## Фрагмент документа
____________

Подлинное бессмертие может быть обретено только во Христе. Юрий Живаго как будто к тому
устремлён: он строит цикл своих стихов с постоянной опорой на церковный годичный круг. Опора,
композиционный каркас всего цикла — стихотворения, обращенные к евангельским событиям от
Рождества к Воскресению Христову. Жизнь человека, с её сомнениями и обретениями, с её бытовыми
заботами, с её бытием во временах года, в природе, совершается прежде всего в сопряжениях с жизнью
Христа.
Жизнь уподобляется свече, горящей в ночи, свече, образ которой, по утверждению исследователей-
комментаторов творчества Пастернака, внушён словами Спасителя: "Вы свет мира. Не может укрыться
город, стоящий на верху горы. И зажегши свечу, не ставят её под сосудом, но на подсвечнике, и светит
всем в доме. Тоже да будет свет ваш перед людьми, чтобы они видели ваши добрые дела и прославляли
Отца вашего Небесного" (Мф. 5,14—16). Эту свечу разглядел когда-то юный Живаго в окне комнаты, где
находилась тогда ещё не известная ему Лара и где много спустя она будет прощаться с ним, уже ушедшим
из жизни и уже бессмертным.

____________

## Исходные материалы

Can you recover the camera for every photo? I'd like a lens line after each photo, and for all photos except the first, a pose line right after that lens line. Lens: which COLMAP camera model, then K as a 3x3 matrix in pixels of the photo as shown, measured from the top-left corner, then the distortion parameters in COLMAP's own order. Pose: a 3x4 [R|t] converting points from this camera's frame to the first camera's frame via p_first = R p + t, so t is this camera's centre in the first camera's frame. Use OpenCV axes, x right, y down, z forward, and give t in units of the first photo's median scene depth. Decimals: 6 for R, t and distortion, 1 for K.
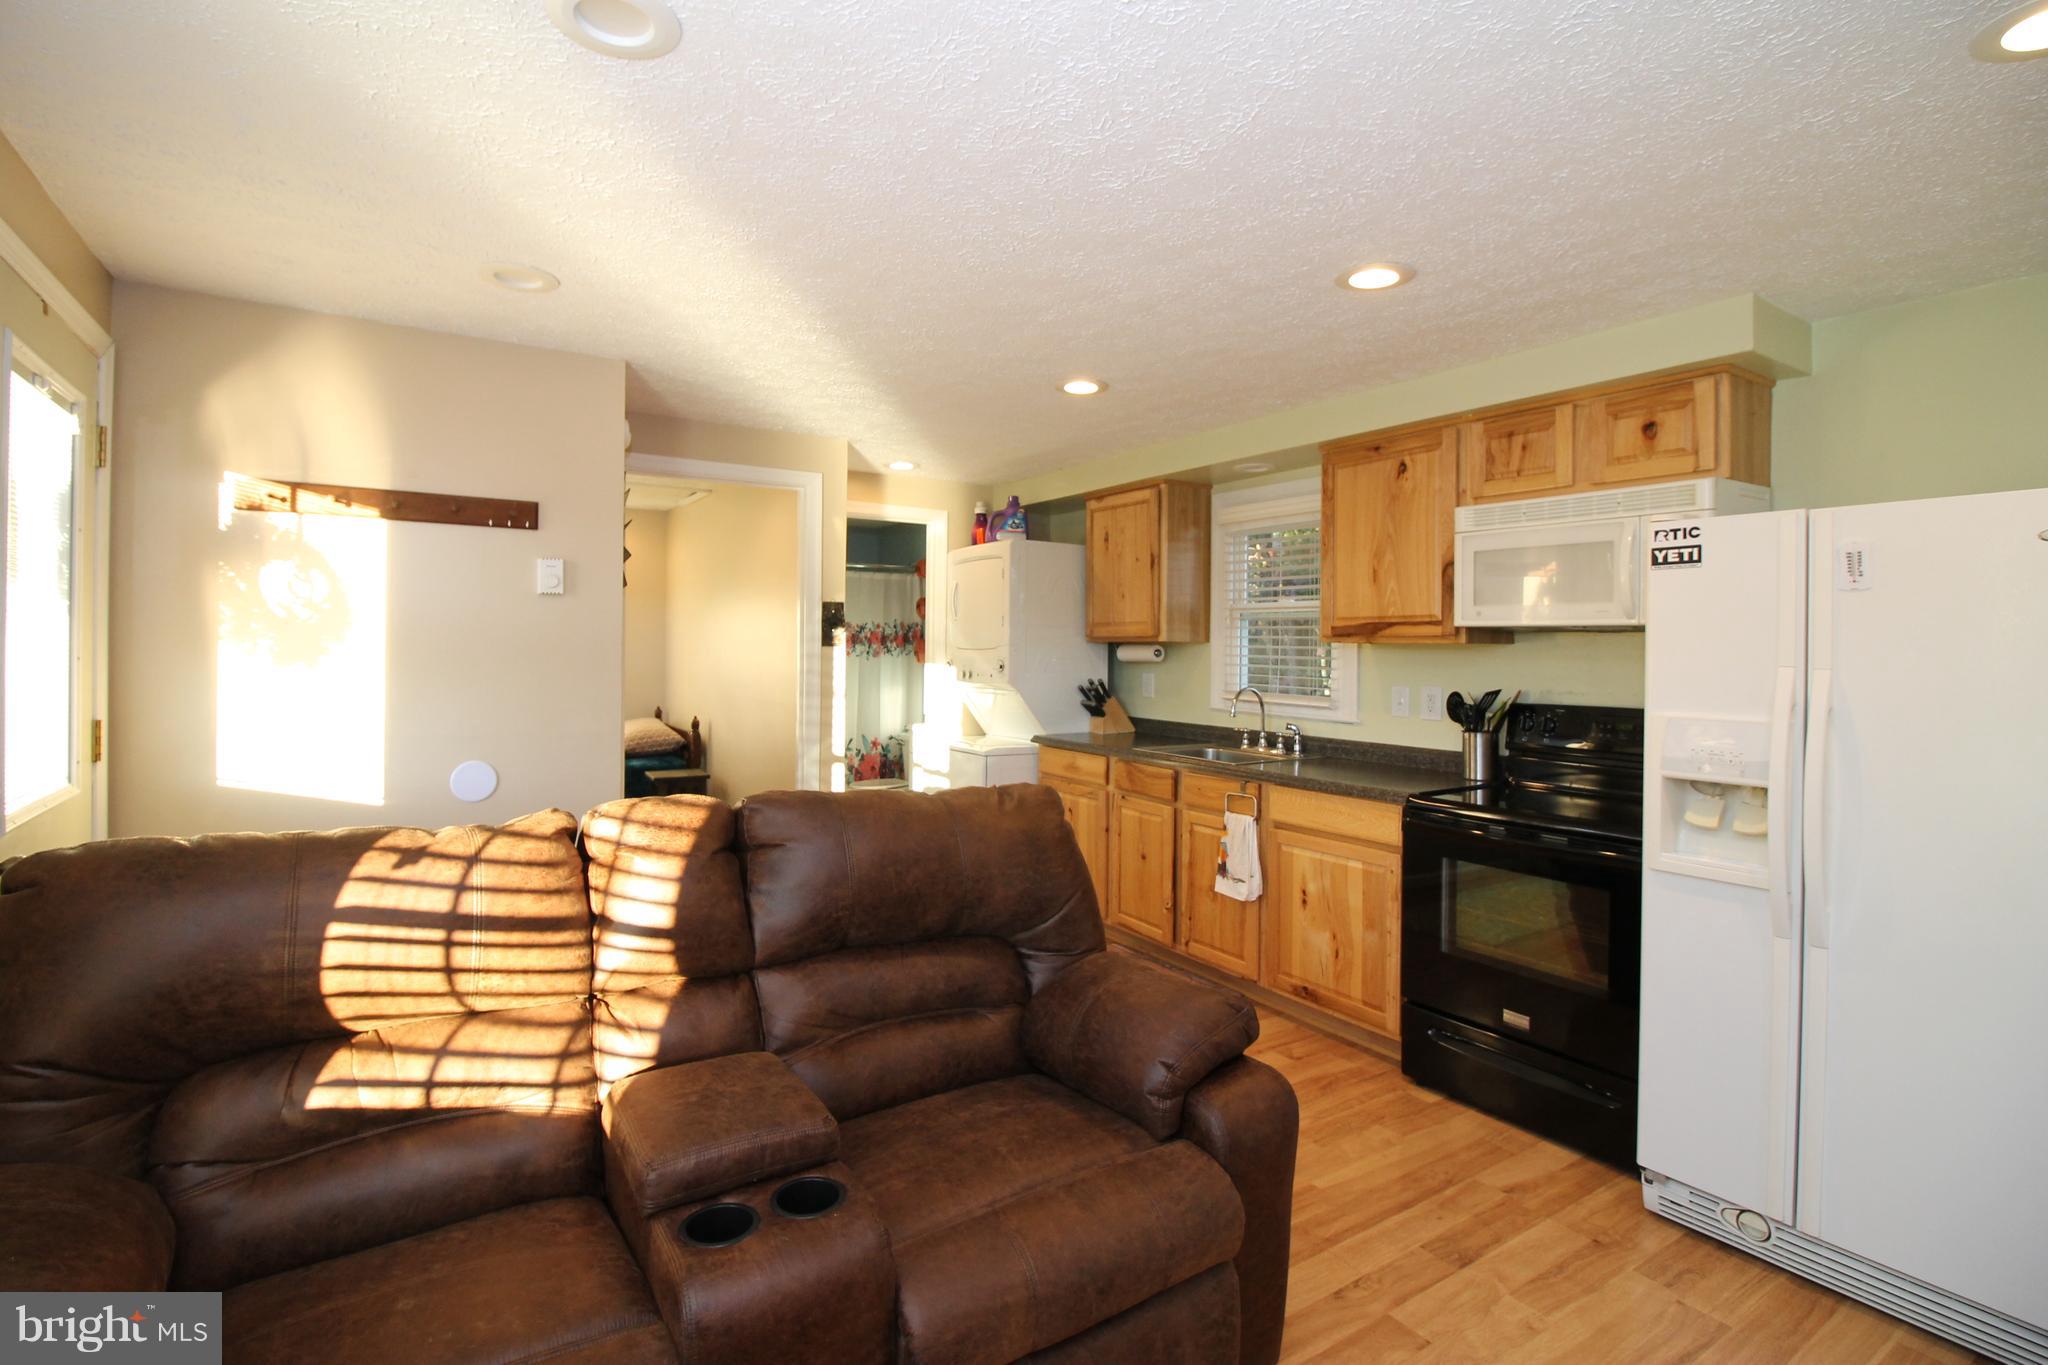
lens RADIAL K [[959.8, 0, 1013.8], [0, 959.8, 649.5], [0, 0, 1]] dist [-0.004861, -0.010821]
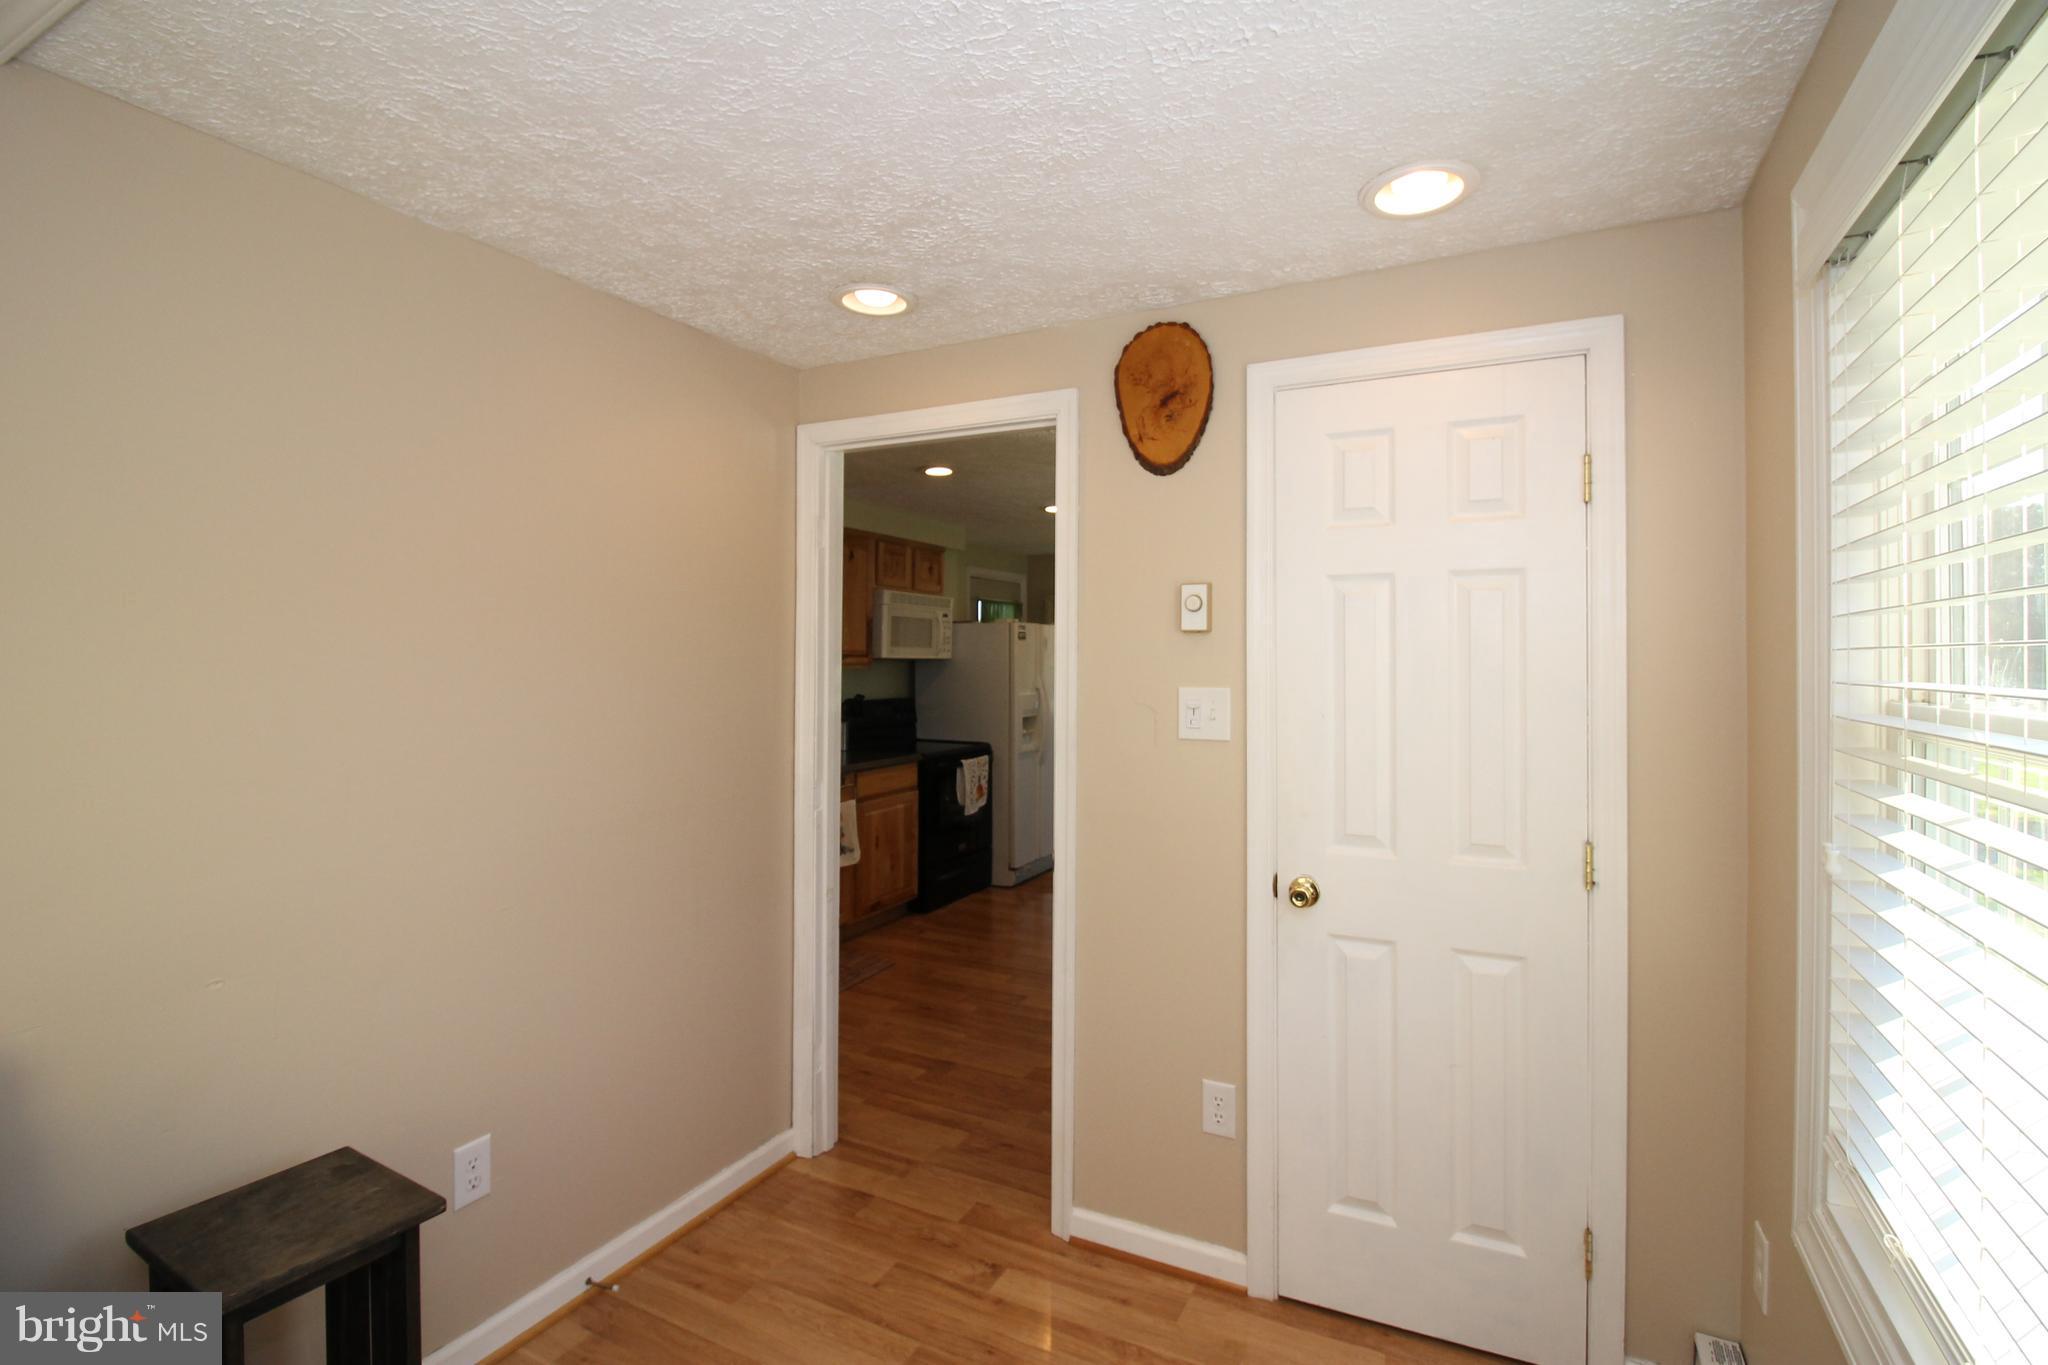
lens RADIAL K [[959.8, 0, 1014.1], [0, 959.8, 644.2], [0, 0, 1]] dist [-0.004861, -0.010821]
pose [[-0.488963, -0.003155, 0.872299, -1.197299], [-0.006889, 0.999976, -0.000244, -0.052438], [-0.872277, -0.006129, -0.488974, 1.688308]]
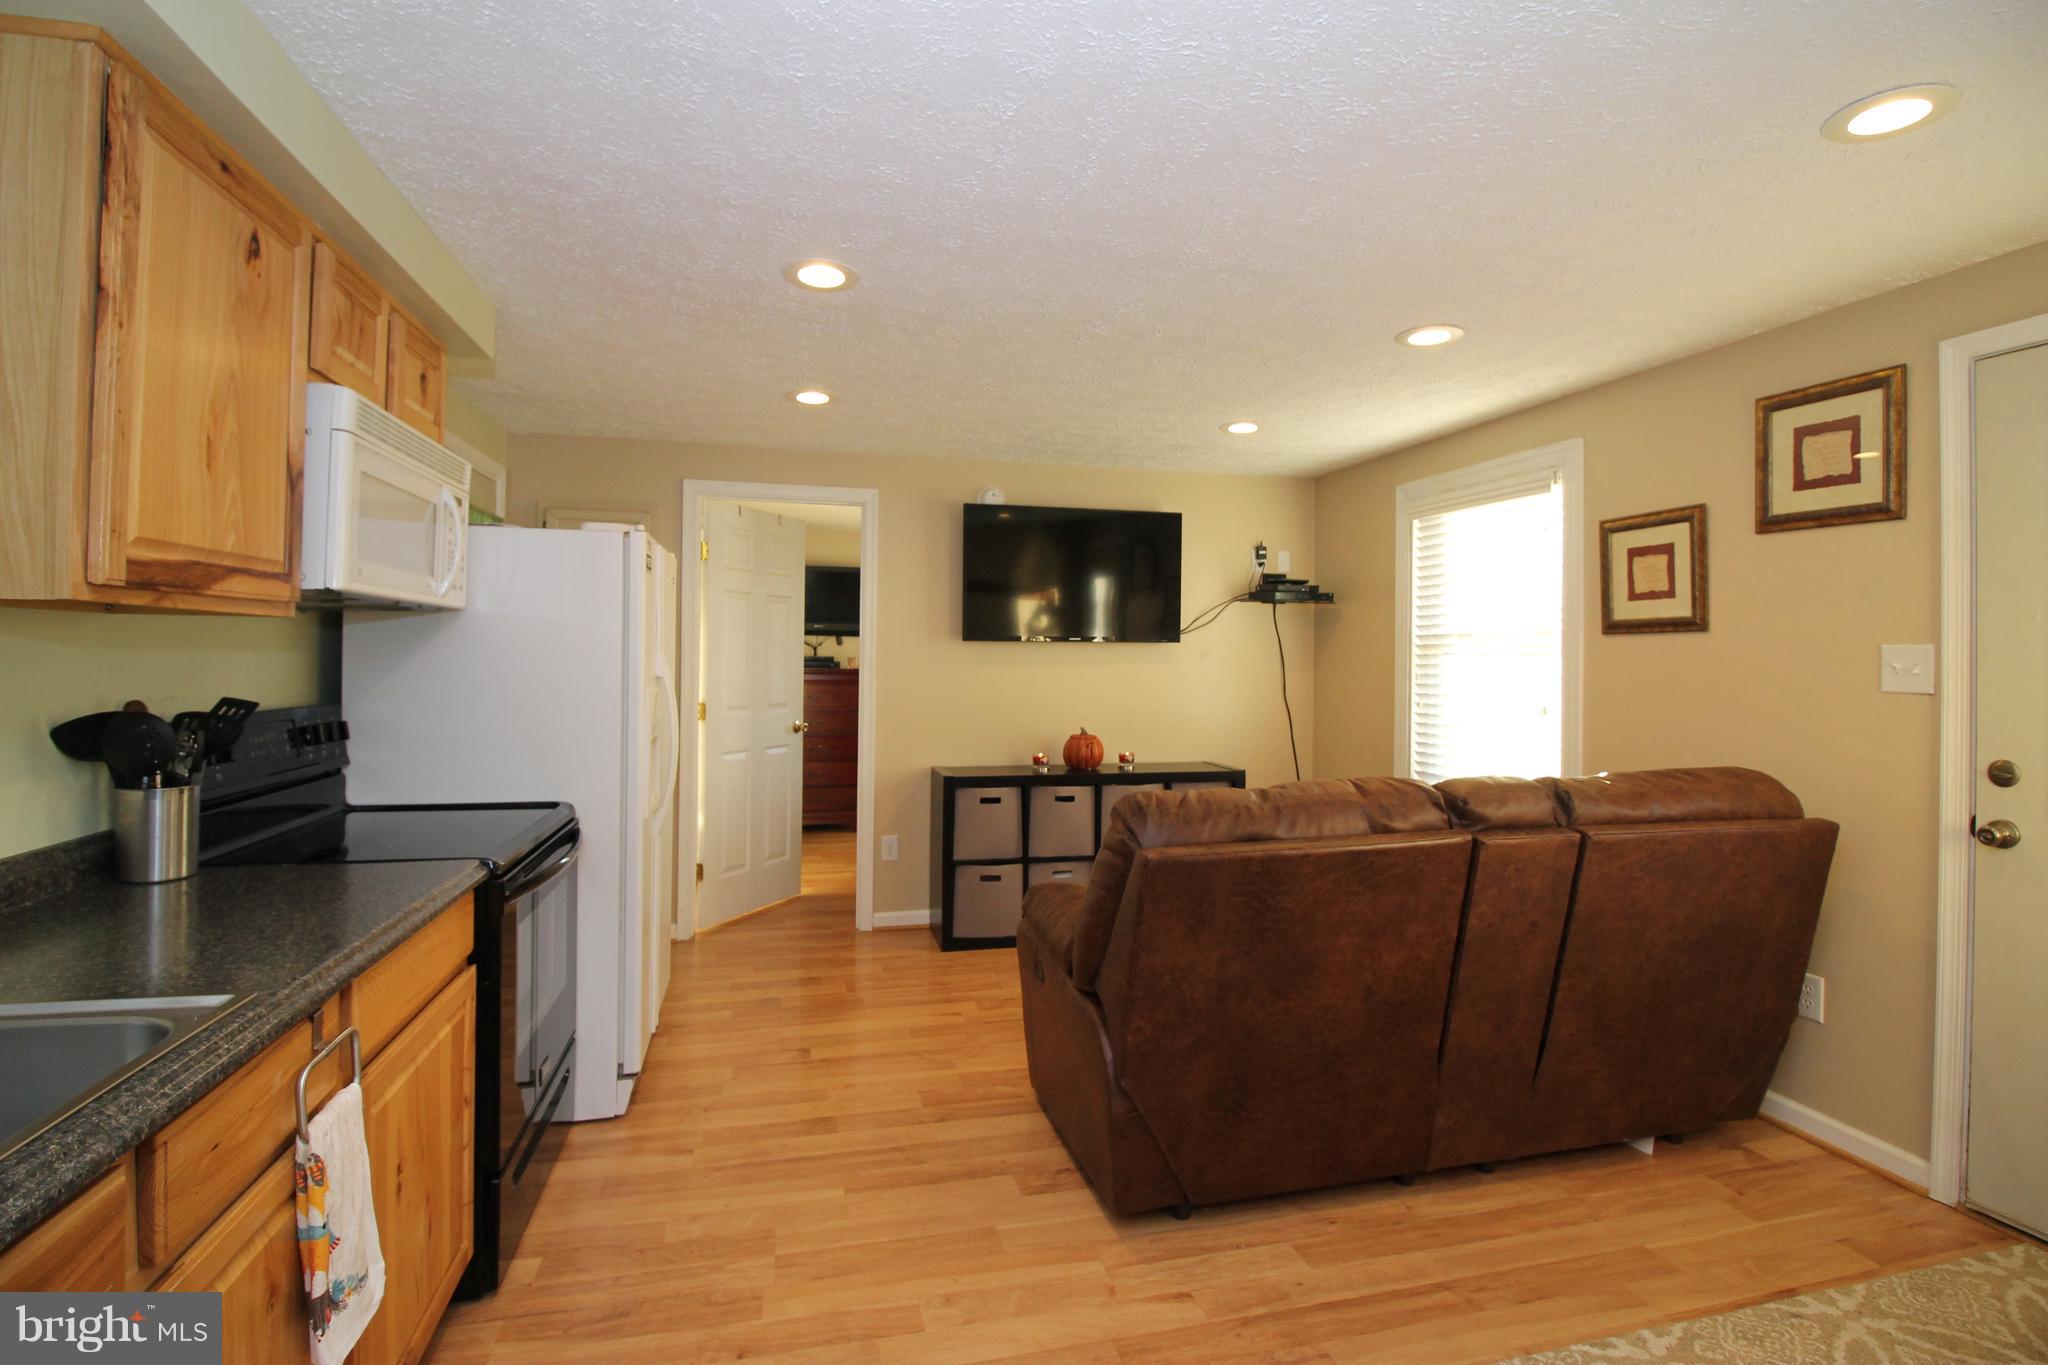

____________

## Ваше задание
Перепишите дословно часть фрагмента о стихах Юрия Живаго: начните с места, где стоят слова «Жизнь уподобляется свече, горящей», и остановитесь после слов «и уже бессмертным.».

## Решение
Жизнь уподобляется свече, горящей в ночи, свече, образ которой, по утверждению исследователей-
комментаторов творчества Пастернака, внушён словами Спасителя: "Вы свет мира. Не может укрыться
город, стоящий на верху горы. И зажегши свечу, не ставят её под сосудом, но на подсвечнике, и светит
всем в доме. Тоже да будет свет ваш перед людьми, чтобы они видели ваши добрые дела и прославляли
Отца вашего Небесного" (Мф. 5,14—16). Эту свечу разглядел когда-то юный Живаго в окне комнаты, где
находилась тогда ещё не известная ему Лара и где много спустя она будет прощаться с ним, уже ушедшим
из жизни и уже бессмертным.